REQUIRED WORK:
Search the material below for lines containing the string "slice", and copy every one you find.

DATA SEGMENT:
━━━━━━

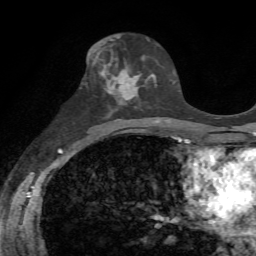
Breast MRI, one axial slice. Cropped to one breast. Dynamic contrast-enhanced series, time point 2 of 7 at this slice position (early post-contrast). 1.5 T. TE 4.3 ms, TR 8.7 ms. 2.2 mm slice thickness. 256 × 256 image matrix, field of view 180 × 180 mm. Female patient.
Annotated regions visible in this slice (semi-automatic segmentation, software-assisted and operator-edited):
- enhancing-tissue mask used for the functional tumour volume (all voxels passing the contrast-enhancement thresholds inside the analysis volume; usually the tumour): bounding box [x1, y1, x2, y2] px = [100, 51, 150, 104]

━━━━━━

SOLUTION FOR THIS EXERCISE:
Breast MRI, one axial slice. Cropped to one breast. Dynamic contrast-enhanced series, time point 2 of 7 at this slice position (early post-contrast). 1.5 T. TE 4.3 ms, TR 8.7 ms. 2.2 mm slice thickness. 256 × 256 image matrix, field of view 180 × 180 mm. Female patient.
Annotated regions visible in this slice (semi-automatic segmentation, software-assisted and operator-edited):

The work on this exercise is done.